2008’de yazdığım “Sihri şurada: Hem mazlum hem kibirli” başlıklı Recep Tayyip Erdoğan portresinin ana fikri -başlığın da imâ ettiği gibi- şuydu: Erdoğan’ı iktidara taşıyan temel dinamik, toplumun hatırı sayılır bir kesiminin, maruz kaldığı siyasi-toplumsal kibir karşısında hissettiği öfkedir. Erdoğan bu öfkenin taşıyıcısı olarak iktidara gelmiştir.
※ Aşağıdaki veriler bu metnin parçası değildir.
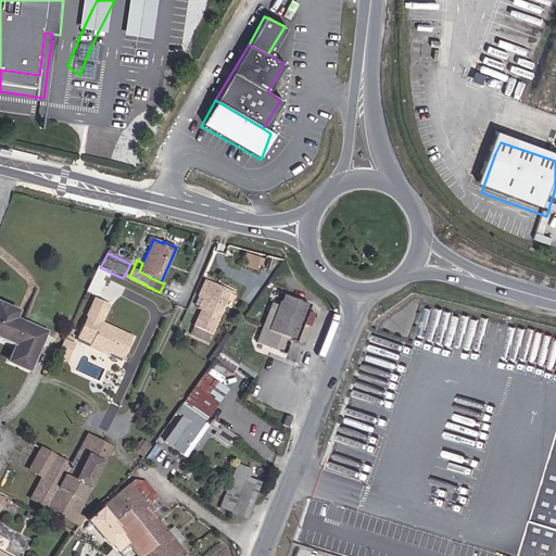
[(193,326),(210,333),(229,291),(205,280),(199,295),(202,298),(198,307),(201,310),(193,326)]
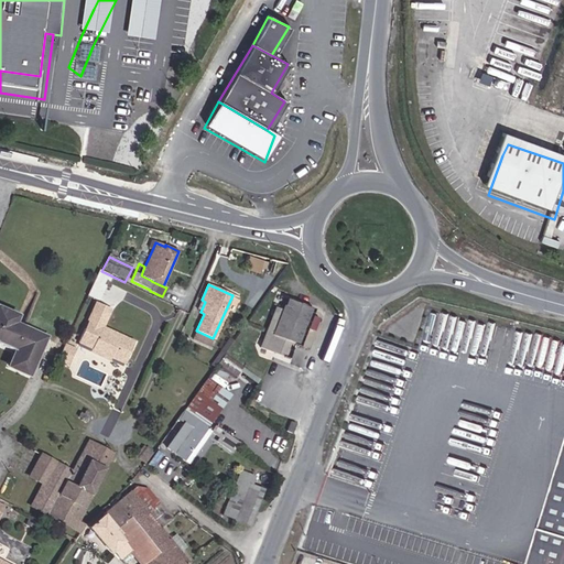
[(312,308),(286,299),(281,311),(274,307),(259,348),(286,359),(292,344),(297,346),(312,308)]
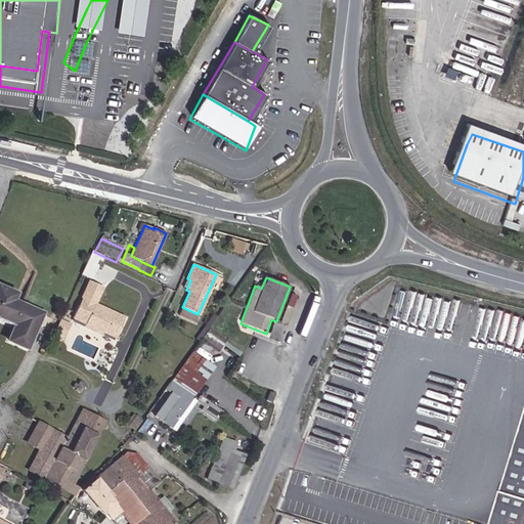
[(117,338),(125,318),(98,305),(106,288),(93,281),(76,319),(87,323),(103,332),(117,338)]
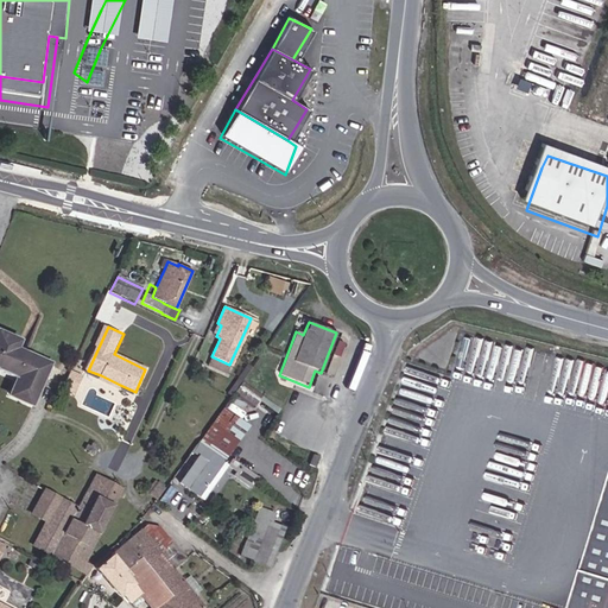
[(463,353),(470,354),(476,333),(470,330),(463,353)]
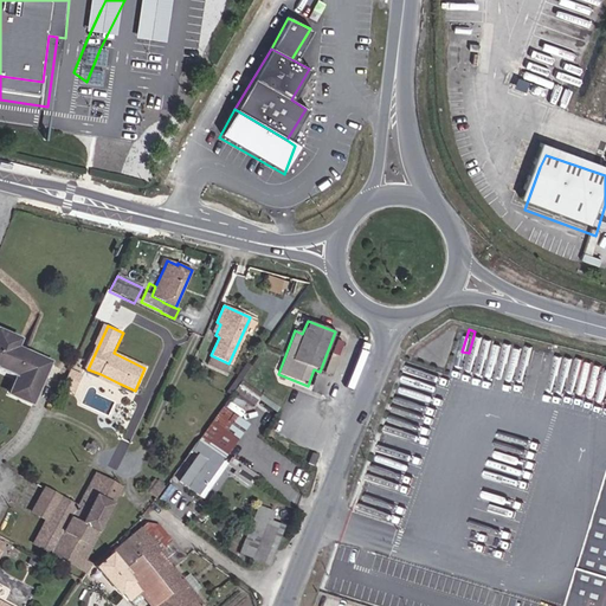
[(19,340),(0,331),(0,368),(17,375),(8,394),(30,404),(47,362),(15,348),(19,340)]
Portrenin bir bölümünde bunu neden Erbakan’ın değil de Erdoğan’ın başardığını anlatırken de şöyle yazmıştım:
“Sınıf kibrine maruz kalan insanların önünde iki yol vardır: Kibirlilerin küçümseyen tavırlarına karşılık onlara aynı şekilde mukabele etmek, onlara ‘ben sizin eşitinizim’ mesajı göndermek ya da küçük bir çocuk gibi onların anlayışına sığınıp onlar nezdinde kabul görmeyi beklemek. Yani ya Tayyip Erdoğan gibi olmak ya da Necmettin Erbakan gibi… İkisi de kendilerini mazlum hissedenlerin liderliğine oynadı, fakat ikincinin liderliği hiçbir zaman tam olmadı. Çünkü o, mazlumların gözünde, evet, kendileri gibi bir mazlumdu, fakat en çok ihtiyaç duydukları şeyden, kendilerini dışlayanlara onların adına kibirle mukabele etme yeteneğinden yoksundu.”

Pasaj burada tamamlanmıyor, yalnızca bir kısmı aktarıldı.